Emergence of Evolutionary Thought

All cultures throughout history have come to contemplate "the big picture": where we came from and where are we going. Belief systems of all types have evolved to explain the unexplainable, but one unique system has recently accumulated an unprecedented paradigm of theories that stand up to rigorous logic and experimental testing. Science will never replace other religions, but the ground it is covering is often seen as an unholy encroachment to time honored traditions.

  1. Early Beliefs, Confounding Discoveries
    1. The Great Chain of Being
      1. The Greeks began a systematics of classification that led to a formal dendrogram (dirt to angels!).
    2. Questions from Biogeography
      1. Technological developments led to further and faster travel. Naturalists observed incredible diversity of life in their travels. How could such variety, which was endemic in many areas, have spread to corners of the earth without a trace?
    3. Questions from Comparative Anatomy
      1. The variation of homologous and analogous structures puzzled anatomists. Some said they were variations from the moment of creation, but what about vestigial structures (pelvic girdle in snakes, tailbones in humans)?

    4. Questions About Fossils
      1. Studies of sedimentary beds revealed that deposits had been laid down slowly, one above the other.
        1. The layers held recognizable remains or impressions of organisms–fossils. The arrangement of the layers suggested that different organisms had lived at different times.

      2. De Buffon’s explanation: Perhaps species originated in more than one place, and perhaps species became modified over time–evolution!
  2. A Flurry of New Theories
    1. Squeezing New Evidence Into Old Beliefs
      1. Georges Cuvier believed in an original creation of all species.

        He further suggested that the abrupt changes in the fossil record in different rock strata reflected the concept of catastrophism.

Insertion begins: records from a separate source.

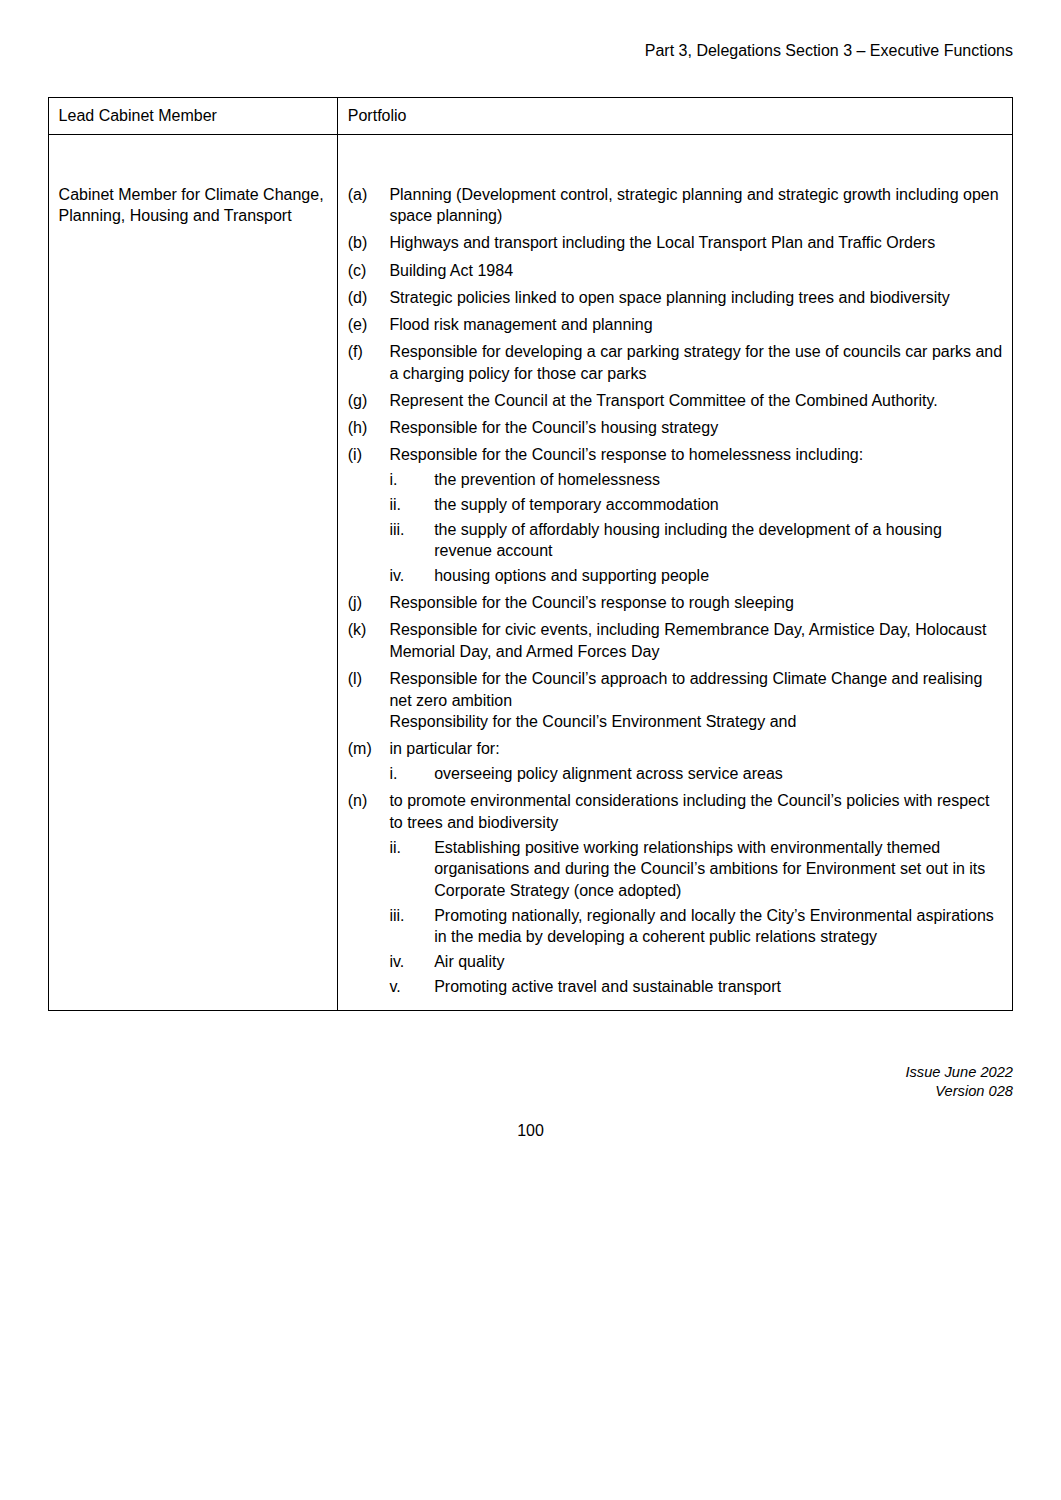Part 3, Delegations Section 3 – Executive Functions
| Lead Cabinet Member | Portfolio |
| --- | --- |
| Cabinet Member for Climate Change, Planning, Housing and Transport | (a) Planning (Development control, strategic planning and strategic growth including open space planning) (b) Highways and transport including the Local Transport Plan and Traffic Orders (c) Building Act 1984 (d) Strategic policies linked to open space planning including trees and biodiversity (e) Flood risk management and planning (f) Responsible for developing a car parking strategy for the use of councils car parks and a charging policy for those car parks (g) Represent the Council at the Transport Committee of the Combined Authority. (h) Responsible for the Council’s housing strategy (i) Responsible for the Council’s response to homelessness including: i. the prevention of homelessness ii. the supply of temporary accommodation iii. the supply of affordably housing including the development of a housing revenue account iv. housing options and supporting people (j) Responsible for the Council’s response to rough sleeping (k) Responsible for civic events, including Remembrance Day, Armistice Day, Holocaust Memorial Day, and Armed Forces Day (l) Responsible for the Council’s approach to addressing Climate Change and realising net zero ambition Responsibility for the Council’s Environment Strategy and (m) in particular for: i. overseeing policy alignment across service areas (n) to promote environmental considerations including the Council’s policies with respect to trees and biodiversity ii. Establishing positive working relationships with environmentally themed organisations and during the Council’s ambitions for Environment set out in its Corporate Strategy (once adopted) iii. Promoting nationally, regionally and locally the City’s Environmental aspirations in the media by developing a coherent public relations strategy iv. Air quality v. Promoting active travel and sustainable transport |
Issue June 2022
Version 028
100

        1. After each catastrophe, fewer species remained.
        2. The survivors were not new species; it was just that their ancestors’ fossils had not been found.
      2. Lamarck formulated a theory of inheritance of acquired characteristics which the idea that simple forms had changed into more complex ones by a built-in drive for perfection up the Chain of Being. For instance, a giraffe stretching its neck to reach higher branches would result in longer necks in the offspring.
    2. Voyage of the Beagle
      1. As a child (early 1800s), Darwin was curious about nature, but in college he first pursued premedicine and finally received a degree in theology
      2. Darwin, age 20, sailed around the world as the ship’s naturalist.
        1. He was reading Lyell’s Principles of Geology, which proposed a theory of uniformity–the notion of a gradual, lengthy molding of the earth’s geologic structure.
        2. Thus, the earth was not thousands, but possibly millions of years old – enough time for evolution.
  3. Darwin’s Theory Takes Form
    1. Old Bones and Armadillos
      1. In Argentina, Darwin had observed extinct glyptodonts that bore suspicious resemblance to living armadillos; Darwin wondered if the present species had evolved from the extinct one.
    2. A Key Insight–Variation in Traits
      1. Thomas Malthus had suggested that as a population outgrows its resources, its members must compete for what is available; some will not make it.
      2. Darwin felt that if some normally variant members of a population bore traits that increased their survival, then nature would select those same individuals to survive, reproduce, and possibly change future populations’ traits.
        1. On the Galapagos Islands, the dozen or so species of finches all varied from one another to some extent but resembled the mainland finches to some degree also; perhaps they had descended from common ancestors.
        2. Darwin reasoned that a population is evolving when its heritable traits are changing through successive generations.
      3. In 1858, Darwin received a paper from Alfred Wallace, who had developed the same theory of natural selection independently of Darwin. Wallace had been travelling throughout present day Indonesia.
      4. Darwin and Wallace presented a joint paper but Darwin published (alone) his ideas in book form in 1859.
      5. The book was entitled: On the Origin of Species or the Preservation of Favoured Races in the Struggle for Survival.
      6. "Origin" went through several revisions, each omitting critically shortsighted elaborations.
    3. Darwin saw evolution of one kind into another as happening gradually, in small increments, over hundreds or thousands of generations.
    4. It is crucial to note that Darwin had no knowledge of either Mendelian or molecular genetics to support or guide his theory. Some say that this is direct evidence of the weakness of evolutionary theory, but Darwinists have considered this the greatest strength.
    5. Today, we have expanded and modified the theory to include recent evidence: The Modern Synthesis.
    6. "Evolution" is now separated into two semantic divisions: microevolution (change within a species) and macroevolution (change from one species to another). This seems to have been done to divide religious opposition. Now another division "human evolution" seeks to again divide the shrinking religious opposition from what seems undeniable by even the most uniformed.
    7. The possibility of transitional forms was illustrated when, in 1861, fossil evidence of Archaeopteryx was unearthed.
      1. This animal appears to be a transitional form between reptiles and birds. Like birds, it was covered with feathers; but like reptiles, it had teeth and a long, bony tail.